The Burden of Court Debt on Washingtonians


On average, courts of limited jurisdiction in Washington assessed $695 per case, and Superior Courts assessed $1,302 in FY16 – FY17.

The majority of Washingtonians assessed legal financial obligations (LFOs) meet state indigency standards, and their low payment rates suggest their debts are uncollectible. In Washington, the inability to pay criminal justice debts can lead to the issuance of a warrant for arrest, jail time, the accrual of a 12 percent interest rate, and additional fees if the debt is transferred to a collection agency. This research brief sampled over 50,000 unique dockets where fines, fees, or other LFOs were imposed during FY 2016 and 2017 and used LFO data from courts of limited jurisdictions and superior courts in Washington to explore assessment and payment patterns. Researchers found few people fully satisfy their LFO debt within four years.
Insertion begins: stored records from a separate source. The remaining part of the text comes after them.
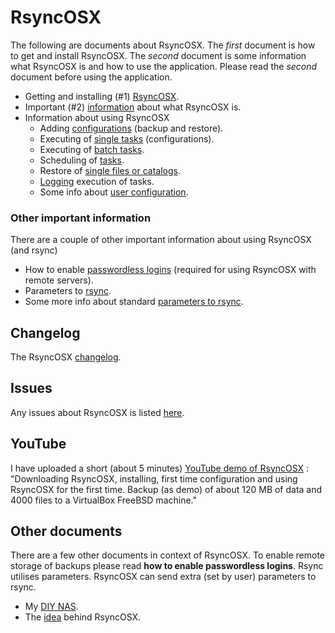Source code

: # RsyncOSX

The following are documents about RsyncOSX. The _first_ document is how to get and install RsyncOSX. The _second_ document is some information what RsyncOSX is and how to use the application. Please read the _second_ document before using the application.

- Getting and installing (#1) [RsyncOSX](https://github.com/rsyncOSX/Documentation/blob/master/docs/RsyncOSX.md).
- Important (#2) [information](https://github.com/rsyncOSX/Documentation/blob/master/docs/HowtoUseRsyncOSX.md) about what RsyncOSX is.
- Information about using RsyncOSX
  - Adding [configurations](https://github.com/rsyncOSX/Documentation/blob/master/docs/AddConfigurations.md) (backup and restore).
  - Executing of [single tasks](https://github.com/rsyncOSX/Documentation/blob/master/docs/SingleTask.md) (configurations).
  - Executing of [batch tasks](https://github.com/rsyncOSX/Documentation/blob/master/docs/BatchTask.md).
  - Scheduling of [tasks](https://github.com/rsyncOSX/Documentation/blob/master/docs/ScheduleTasks.md).
  - Restore of [single files or catalogs](https://github.com/rsyncOSX/Documentation/blob/master/docs/CopySingleFiles.md).
  - [Logging](https://github.com/rsyncOSX/Documentation/blob/master/docs/Logging.md) execution of tasks.
  - Some info about [user configuration](https://github.com/rsyncOSX/Documentation/blob/master/docs/UserConfiguration.md).

### Other important information

There are a couple of other important information about using RsyncOSX (and rsync)

- How to enable [passwordless logins](https://github.com/rsyncOSX/Documentation/blob/master/docs/PasswordlessLogin.md) (required for using RsyncOSX with remote servers).
- Parameters to [rsync](https://github.com/rsyncOSX/Documentation/blob/master/docs/Parameters.md).
- Some more info about standard [parameters to rsync](https://github.com/rsyncOSX/Documentation/blob/master/docs/RsyncParameters.md).

## Changelog

The RsyncOSX [changelog](https://github.com/rsyncOSX/Documentation/blob/master/docs/Changelog.md).

## Issues

Any issues about RsyncOSX is listed [here](https://github.com/rsyncOSX/Version3.x/issues).

## YouTube

I have uploaded a short (about 5 minutes) [YouTube demo of RsyncOSX](https://www.youtube.com/watch?v=ty1r7yvgExo) : "Downloading RsyncOSX, installing, first time configuration and using RsyncOSX for the first time. Backup (as demo) of about 120 MB of data and 4000 files to a VirtualBox FreeBSD machine."

## Other documents

There are a few other documents in context of RsyncOSX. To enable remote storage of backups please read **how to enable passwordless logins**. Rsync utilises parameters. RsyncOSX can send extra (set by user) parameters to rsync.


- My [DIY NAS](https://github.com/rsyncOSX/Documentation/blob/master/docs/DIYNAS.md).
- The [idea](https://github.com/rsyncOSX/Documentation/blob/master/docs/Idea.md) behind RsyncOSX.
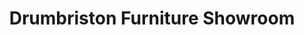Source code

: ---
title: "Drumbriston Furniture Showroom"
url: /monaghan/drumbriston-furniture-showroom/
shop: furniture
---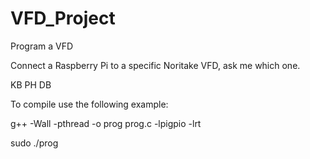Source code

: # VFD_Project
Program a VFD

Connect a Raspberry Pi to a specific Noritake VFD, ask me which one. 

KB PH DB

To compile use the following example:

g++ -Wall -pthread -o prog prog.c -lpigpio -lrt 

sudo ./prog
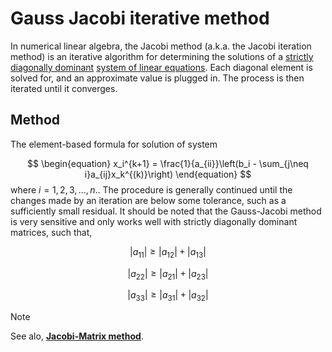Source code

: # Gauss Jacobi iterative method

In numerical linear algebra, the Jacobi method (a.k.a. the Jacobi iteration method) is an iterative algorithm for determining the solutions of a [strictly diagonally dominant](https://en.wikipedia.org/wiki/Diagonally_dominant_matrix) [system of linear equations](https://en.wikipedia.org/wiki/System_of_linear_equations). Each diagonal element is solved for, and an approximate value is plugged in. The process is then iterated until it converges. 

## Method

The element-based formula for solution of system

$$
\begin{equation}
x_i^{k+1} = \frac{1}{a_{ii}}\left(b_i - \sum_{j\neq i}a_{ij}x_k^{(k)}\right)
\end{equation}
$$
where $i = 1, 2, 3, \ldots, n.$. The procedure is generally continued until the changes made by an iteration are below some tolerance, such as a sufficiently small residual. It should be noted that the Gauss-Jacobi method is very sensitive and only works well with strictly diagonally dominant matrices, such that,

$$
\left|a_{11}\right| \geq \left|a_{12}\right| + \left|a_{13}\right|
$$

$$
\left|a_{22}\right| \geq \left|a_{21}\right| + \left|a_{23}\right|
$$

$$
\left|a_{33}\right| \geq \left|a_{31}\right| + \left|a_{32}\right|
$$


> [!NOTE]
> See alo, **[Jacobi-Matrix method](https://github.com/syedalimohsinbukhari/Solvers/blob/md-docs/docs/matrix-decomposition/gauss-jacobi.md)**.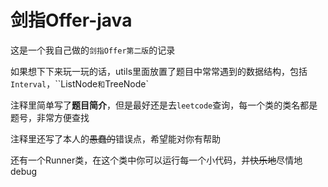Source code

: # 剑指Offer-java
这是一个我自己做的`剑指Offer第二版`的记录

如果想下下来玩一玩的话，utils里面放置了题目中常常遇到的数据结构，包括`Interval`，``ListNode`和`TreeNode`

注释里简单写了**题目简介**，但是最好还是去`leetcode`查询，每一个类的类名都是题号，非常方便查找

注释里还写了本人的~~愚蠢的~~错误点，希望能对你有帮助

还有一个Runner类，在这个类中你可以运行每一个小代码，并~~快乐地~~尽情地debug
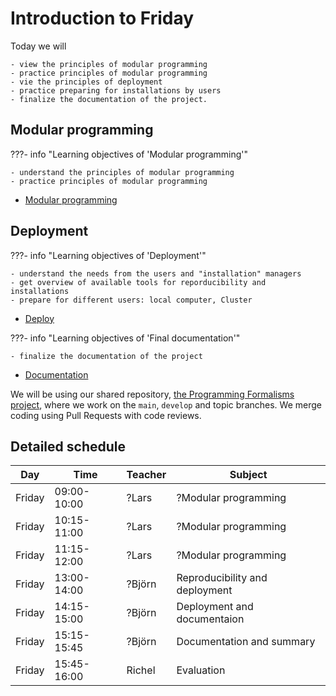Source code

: # Introduction to Friday


Today we will

    - view the principles of modular programming
    - practice principles of modular programming
    - vie the principles of deployment
    - practice preparing for installations by users
    - finalize the documentation of the project.

## Modular programming

???- info "Learning objectives of 'Modular programming'"

    - understand the principles of modular programming
    - practice principles of modular programming

- [Modular programming](deployment/deploy.md)
  
## Deployment

???- info "Learning objectives of 'Deployment'"

    - understand the needs from the users and "installation" managers 
    - get overview of available tools for reporducibility and installations
    - prepare for different users: local computer, Cluster

- [Deploy](deployment/deploy.md)

???- info "Learning objectives of 'Final documentation'"

    - finalize the documentation of the project
    
- [Documentation](deployment/documentation.md)


We will be using our shared repository,
[the Programming Formalisms project](https://github.com/programming-formalisms/programming_formalisms_project_summer_2024),
where we work on the `main`, `develop` and topic branches.
We merge coding using Pull Requests with code reviews.

## Detailed schedule

Day      |Time       |Teacher|Subject
---------|-----------|-------|-----------------------------------------------------------
Friday   |09:00-10:00|?Lars  |?Modular programming
Friday   |10:15-11:00|?Lars  |?Modular programming
Friday   |11:15-12:00|?Lars  |?Modular programming
Friday   |13:00-14:00|?Björn |Reproducibility and deployment
Friday   |14:15-15:00|?Björn |Deployment and documentaion
Friday   |15:15-15:45|?Björn |Documentation and summary
Friday   |15:45-16:00|Richel |Evaluation


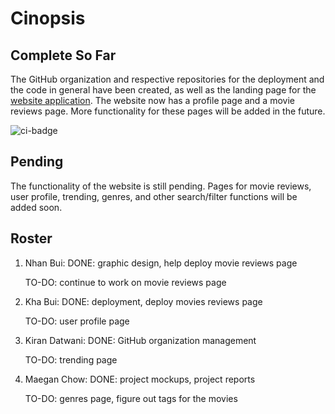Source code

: # Cinopsis

## Complete So Far

The GitHub organization and respective repositories for the deployment and the code in general have been created, as well as the landing page for the [website application](http://143.244.158.228/). The website now has a profile page and a movie reviews page. More functionality for these pages will be added in the future.

![ci-badge](https://github.com/ics-software-engineering/meteor-application-template-react/workflows/ci-meteor-application-template-react/badge.svg)

## Pending

The functionality of the website is still pending. Pages for movie reviews, user profile, trending, genres, and other search/filter functions will be added soon.

## Roster

1. Nhan Bui: 
   DONE:
   graphic design,
   help deploy movie reviews page
   
   TO-DO:
   continue to work on movie reviews page
   
2. Kha Bui:
   DONE:
   deployment, 
   deploy movies reviews page
   
   TO-DO:
   user profile page
   
3. Kiran Datwani:
   DONE:
   GitHub organization management
   
   TO-DO:
   trending page
   
4. Maegan Chow:
   DONE:
   project mockups,
   project reports
   
   TO-DO:
   genres page,
   figure out tags for the movies
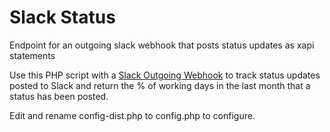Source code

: # Slack Status
Endpoint for an outgoing slack webhook that posts status updates as xapi statements

Use this PHP script with a [Slack Outgoing Webhook](https://api.slack.com/custom-integrations/outgoing-webhooks) 
to track status updates posted to Slack and return the % of working days in the last month that a status has been
posted. 

Edit and rename config-dist.php to config.php to configure. 
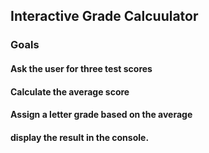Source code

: ## Interactive Grade Calcuulator
### Goals
#### Ask the user for three test scores
#### Calculate the average score
#### Assign a letter grade based on the average
#### display the result in the console.
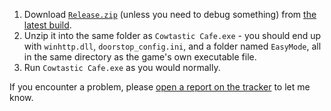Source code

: 1. Download [`Release.zip`](https://github.com/PrincessRTFM/CowtasticCafeEasyMode/releases/latest/download/Release.zip) (unless you need to debug something) from [the latest build](https://github.com/PrincessRTFM/CowtasticCafeEasyMode/releases/latest).
2. Unzip it into the same folder as `Cowtastic Cafe.exe` - you should end up with `winhttp.dll`, `doorstop_config.ini`, and a folder named `EasyMode`, all in the same directory as the game's own executable file.
3. Run `Cowtastic Cafe.exe` as you would normally.

If you encounter a problem, please [open a report on the tracker](https://github.com/PrincessRTFM/CowtasticCafeEasyMode/issues/new/choose) to let me know.

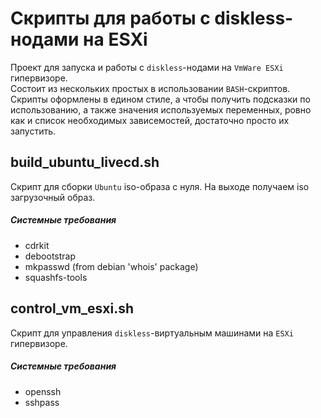 # Скрипты для работы с diskless-нодами на ESXi

Проект для запуска и работы с `diskless`-нодами на `VmWare ESXi` гипервизоре. \
Состоит из нескольких простых в использовании `BASH`-скриптов.
Скрипты оформлены в едином стиле, а чтобы получить подсказки по использованию,
а также значения используемых переменных, ровно как и список необходимых зависемостей,
достаточно просто их запустить.

## build_ubuntu_livecd.sh

Скрипт для сборки `Ubuntu` iso-образа с нуля. На выходе получаем iso загрузочный образ.

##### Системные требования

* cdrkit
* debootstrap
* mkpasswd (from debian 'whois' package)
* squashfs-tools

## control_vm_esxi.sh

Скрипт для управления `diskless`-виртуальным машинами на `ESXi` гипервизоре.

##### Системные требования

* openssh
* sshpass
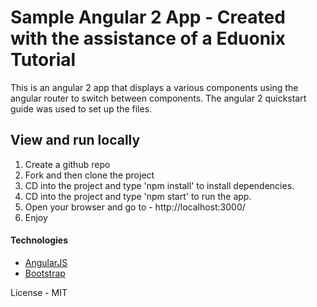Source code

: # Sample Angular 2 App - Created with the assistance of a Eduonix Tutorial

This is an angular 2 app that displays a various components using the angular router to switch between components. The angular 2 quickstart guide was used to set up the files.


## View and run locally
1. Create a github repo
2. Fork and then clone the project
3. CD into the project and type 'npm install' to install dependencies.
4. CD into the project and type 'npm start' to run the app.
5. Open your browser and go to - http://localhost:3000/
6. Enjoy

#### Technologies
  - [AngularJS]
  - [Bootstrap]


License - MIT


  [AngularJS]: <http://angularjs.org>
  [Bootstrap]: <http://getbootstrap.com>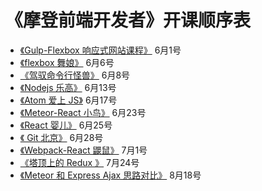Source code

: # 《摩登前端开发者》开课顺序表

- [《Gulp-Flexbox 响应式网站课程》](http://haoqicat.com/gulp-flex-res) 6月1号
- [《flexbox 舞娘》](haoqicat.com/flexbox-dancer) 6月6号
- [《驾驭命令行怪兽》](http://haoqicat.com/ride-cli-monster) 6月8号
- [《Nodejs 乐高》](http://haoqicat.com/nodejs-lego) 6月13号
- [《Atom 爱上 JS》](http://haoqicat.com/atom-love-js) 6月17号
- [《Meteor-React 小鸟》](http://haoqicat.com/meteor-react-bird) 6月23号
- [《React 婴儿》](http://haoqicat.com/react-baby) 6月25号
- [《 Git 北京》](http://haoqicat.com/gitbeijing) 6月28号 
- [《Webpack-React 鼹鼠》](http://haoqicat.com/webpack-react-mole) 7月1号
- [《塔顶上的 Redux 》](http://haoqicat.com/redux-tower) 7月24号
- [《Meteor 和 Express Ajax 思路对比》](http://haoqicat.com/meteor-express-ajax) 8月18号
You can read the full text here.  

Key Findings:

  • 78 percent of people with LFO debt meet Washington’s indigency standard.
  • Only 44 percent of LFOs on misdemeanor cases and 8 percent on felony cases are paid.
  • Courts impose a $100 DNA collection fee and a mandatory victim penalty assessment– $250 for misdemeanors and $500 for felony convictions.
  • In all courts, 4 percent of people pay LFOs in full the day it’s assessed,  and only 20 percent make the full payment by the end of year two.


  • Abolish all fees assigned at conviction.
  • Restructure fines and restitution orders to account for ability to pay.
  • Identify equitable sources for funding the legal system.